**PASSAGE PROVIDED:**
★ ★ ★ ★ ★

# Help starting my project car



## WillL84 (Aug 5, 2019)

Check the battery ground cable. First gen cars had problems with it. That could be most of your electrical problems right there.


----------



## Username1107 (Jan 6, 2020)

Just a little update I was able to get the car to crank by resetting the car computer system. But still no start I have tested the fuel rails no fuel so I thinking there a Block in the lines or a dead pump.


----------



## Username1107 (Jan 6, 2020)

Dose anyone know if there a drain plug for the fuel tank as I need to drain 30lts


----------



## Blasirl (Mar 31, 2015)

Welcome Aboard!

Post the codes. Do you actually have a 2010 (not US) or is it a 2011?

Don't forget to introduce yourself and your Cruze here.


----------



## Username1107 (Jan 6, 2020)

I thought I did post the code. It P2096 system too lean bank 1.
I have the Australia Cruze yes it 2010. I find almost all the info for my car from the 2011 us one to be the same.


----------



## Maqcro1 (Apr 29, 2019)

Well that would explain the lean fuel system code ?.

...I don’t think a fuel drain plug exists... put a drain tube down the fuel filler neck and pump it out. Or drop the tank and you can drain the fuel.


----------



## Username1107 (Jan 6, 2020)

★ ★ ★ ★ ★

**DATA PROVIDED:**
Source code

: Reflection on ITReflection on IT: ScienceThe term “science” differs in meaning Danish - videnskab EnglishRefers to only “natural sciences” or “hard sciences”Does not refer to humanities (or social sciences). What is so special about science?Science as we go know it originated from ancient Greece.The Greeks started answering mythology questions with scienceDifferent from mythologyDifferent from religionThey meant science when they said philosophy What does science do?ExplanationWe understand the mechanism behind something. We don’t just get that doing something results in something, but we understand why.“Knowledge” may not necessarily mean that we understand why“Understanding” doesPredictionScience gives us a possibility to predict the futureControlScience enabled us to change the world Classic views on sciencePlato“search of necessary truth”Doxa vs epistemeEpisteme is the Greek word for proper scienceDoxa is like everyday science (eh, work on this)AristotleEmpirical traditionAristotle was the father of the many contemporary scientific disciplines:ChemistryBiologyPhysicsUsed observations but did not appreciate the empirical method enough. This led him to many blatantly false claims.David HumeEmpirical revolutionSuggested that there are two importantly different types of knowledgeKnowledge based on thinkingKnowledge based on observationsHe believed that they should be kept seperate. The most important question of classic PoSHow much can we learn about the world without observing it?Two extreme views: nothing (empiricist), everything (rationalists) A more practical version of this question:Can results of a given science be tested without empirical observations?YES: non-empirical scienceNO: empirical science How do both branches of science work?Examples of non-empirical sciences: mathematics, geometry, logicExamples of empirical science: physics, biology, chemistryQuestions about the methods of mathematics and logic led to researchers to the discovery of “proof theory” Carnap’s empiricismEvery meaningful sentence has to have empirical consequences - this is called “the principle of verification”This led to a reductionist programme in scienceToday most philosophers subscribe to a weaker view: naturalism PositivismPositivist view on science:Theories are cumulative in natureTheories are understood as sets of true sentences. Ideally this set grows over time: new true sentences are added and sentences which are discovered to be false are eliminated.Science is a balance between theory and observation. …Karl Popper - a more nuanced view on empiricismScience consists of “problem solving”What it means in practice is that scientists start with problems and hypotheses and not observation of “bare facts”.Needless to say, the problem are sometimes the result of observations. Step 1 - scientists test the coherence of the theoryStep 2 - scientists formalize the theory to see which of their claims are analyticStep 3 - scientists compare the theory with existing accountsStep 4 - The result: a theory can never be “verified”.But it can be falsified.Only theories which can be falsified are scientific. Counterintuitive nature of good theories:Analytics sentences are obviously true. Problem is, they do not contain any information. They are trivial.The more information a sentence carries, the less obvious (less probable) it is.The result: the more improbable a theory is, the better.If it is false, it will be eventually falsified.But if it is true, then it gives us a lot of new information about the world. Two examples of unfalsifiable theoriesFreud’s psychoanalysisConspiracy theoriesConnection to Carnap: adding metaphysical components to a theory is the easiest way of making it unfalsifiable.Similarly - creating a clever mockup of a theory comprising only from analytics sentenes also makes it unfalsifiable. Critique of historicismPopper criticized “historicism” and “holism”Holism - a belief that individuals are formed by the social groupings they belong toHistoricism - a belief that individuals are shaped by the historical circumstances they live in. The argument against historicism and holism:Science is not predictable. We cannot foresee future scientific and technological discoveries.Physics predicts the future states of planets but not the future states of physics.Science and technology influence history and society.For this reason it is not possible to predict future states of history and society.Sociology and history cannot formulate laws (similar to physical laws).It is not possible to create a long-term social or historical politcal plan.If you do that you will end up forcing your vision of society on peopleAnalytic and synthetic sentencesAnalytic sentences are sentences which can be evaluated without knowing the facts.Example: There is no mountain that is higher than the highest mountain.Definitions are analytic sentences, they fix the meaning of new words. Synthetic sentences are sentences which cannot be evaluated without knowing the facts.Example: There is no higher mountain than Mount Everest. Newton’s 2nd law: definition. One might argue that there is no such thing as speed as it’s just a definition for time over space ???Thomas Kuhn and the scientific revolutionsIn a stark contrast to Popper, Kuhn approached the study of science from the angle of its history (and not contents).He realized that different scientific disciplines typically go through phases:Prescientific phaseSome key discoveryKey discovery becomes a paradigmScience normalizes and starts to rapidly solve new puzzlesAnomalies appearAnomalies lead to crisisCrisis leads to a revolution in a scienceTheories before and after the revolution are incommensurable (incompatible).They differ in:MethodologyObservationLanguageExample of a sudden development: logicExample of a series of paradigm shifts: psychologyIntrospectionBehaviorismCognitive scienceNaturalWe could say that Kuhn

★ ★ ★ ★ ★

**WHAT IS EXPECTED:**
Write out everything from "Welcome Aboard!" down to "lean bank 1." in the project car thread, word for word.

**OUTPUT:**
Welcome Aboard!

Post the codes. Do you actually have a 2010 (not US) or is it a 2011?

Don't forget to introduce yourself and your Cruze here.


----------



## Username1107 (Jan 6, 2020)

I thought I did post the code. It P2096 system too lean bank 1.